:: OBJECTIVE ::
Locate every line in the listing below that contains the string "longitude" and copy each of those lines. Letter case matters.

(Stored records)
----
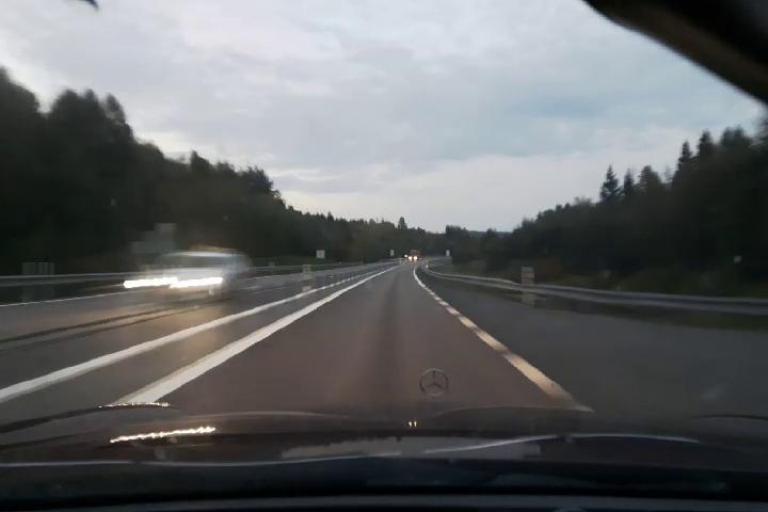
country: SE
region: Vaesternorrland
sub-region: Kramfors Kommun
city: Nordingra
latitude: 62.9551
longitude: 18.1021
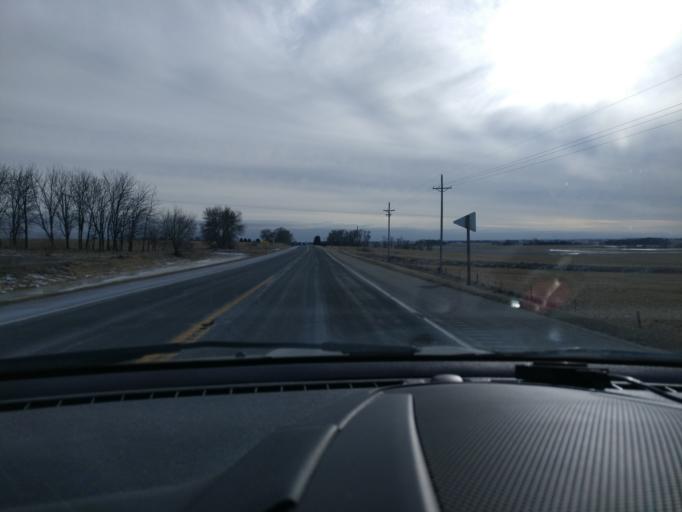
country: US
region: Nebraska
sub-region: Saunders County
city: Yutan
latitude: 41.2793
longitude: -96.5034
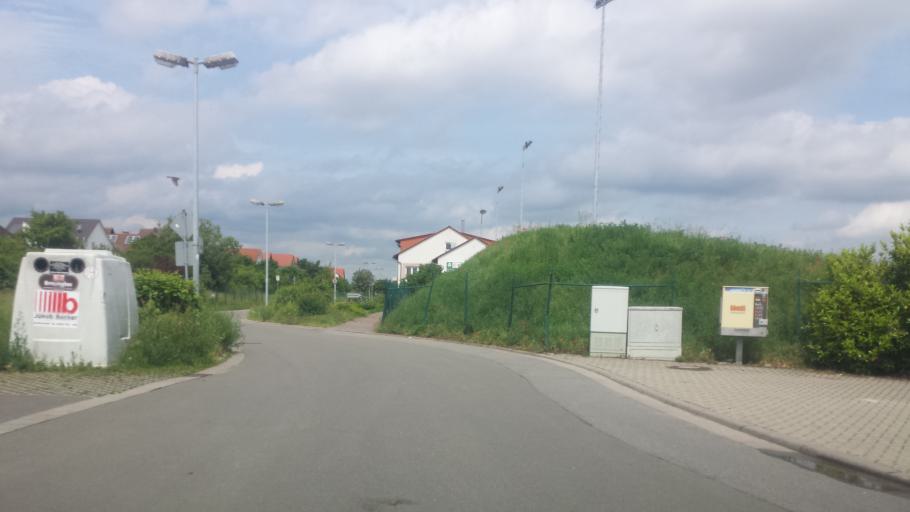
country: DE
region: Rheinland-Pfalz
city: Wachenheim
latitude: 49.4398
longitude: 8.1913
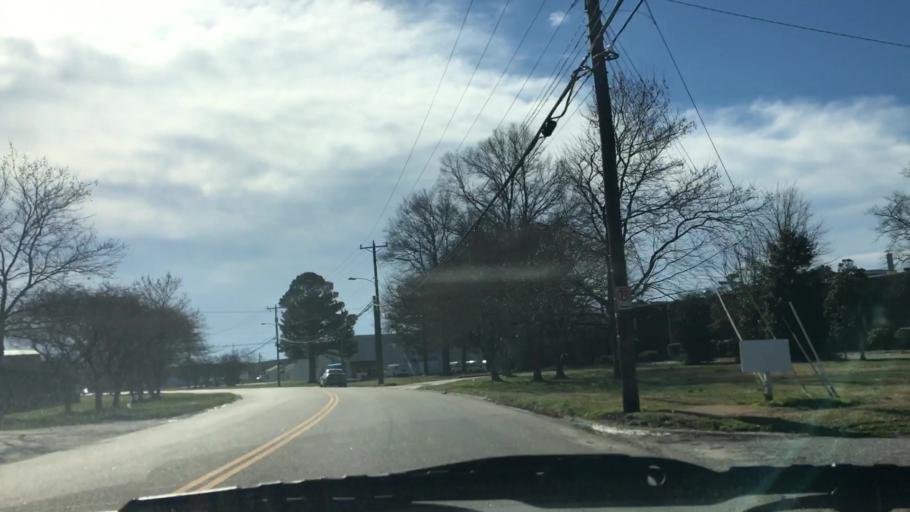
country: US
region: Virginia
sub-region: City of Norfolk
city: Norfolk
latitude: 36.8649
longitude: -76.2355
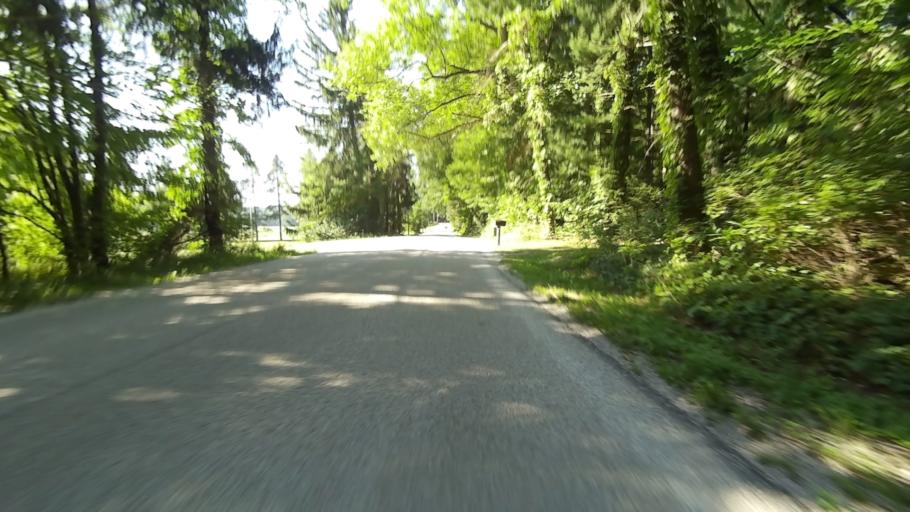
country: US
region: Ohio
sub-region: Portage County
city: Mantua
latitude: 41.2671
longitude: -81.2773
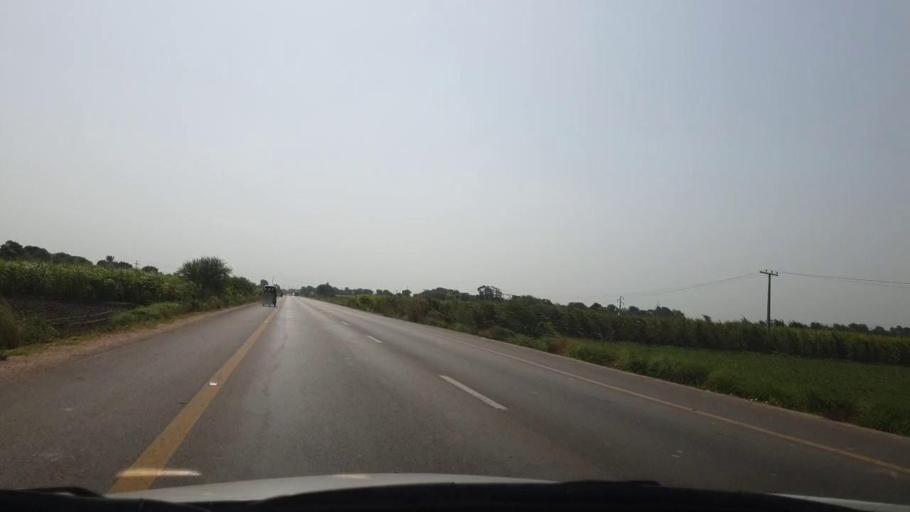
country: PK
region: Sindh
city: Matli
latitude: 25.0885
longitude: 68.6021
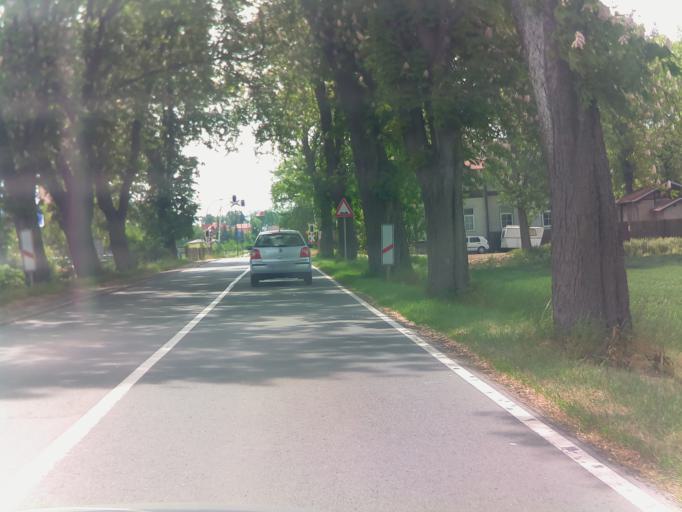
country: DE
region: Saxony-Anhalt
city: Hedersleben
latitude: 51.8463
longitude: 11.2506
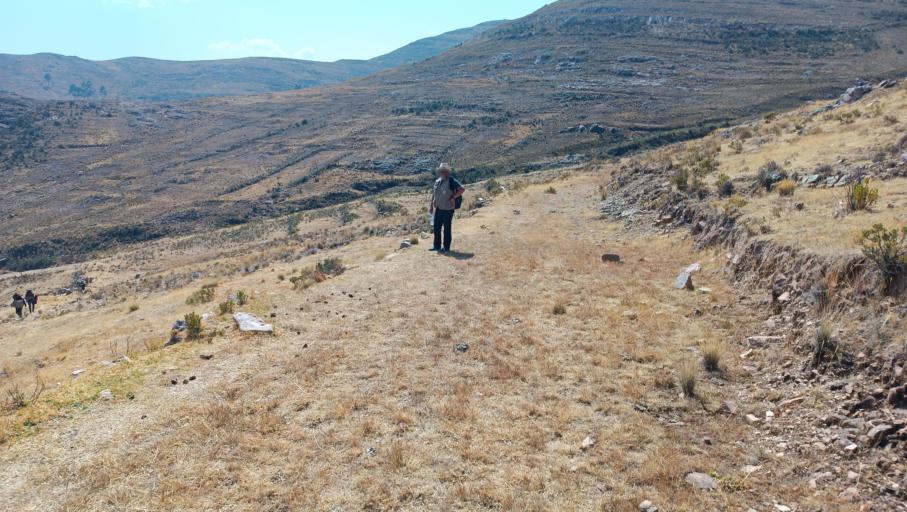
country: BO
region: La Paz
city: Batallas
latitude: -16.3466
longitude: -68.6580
----
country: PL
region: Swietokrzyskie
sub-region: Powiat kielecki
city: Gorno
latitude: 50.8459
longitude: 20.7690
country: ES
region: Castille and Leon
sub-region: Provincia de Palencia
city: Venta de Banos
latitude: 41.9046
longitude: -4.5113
----
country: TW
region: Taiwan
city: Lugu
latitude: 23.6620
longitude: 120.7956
----
:: SOLUTION ::
longitude: 18.1021
longitude: -96.5034
longitude: 8.1913
longitude: -76.2355
longitude: -81.2773
longitude: 68.6021
longitude: 11.2506
longitude: -68.6580
longitude: 20.7690
longitude: -4.5113
longitude: 120.7956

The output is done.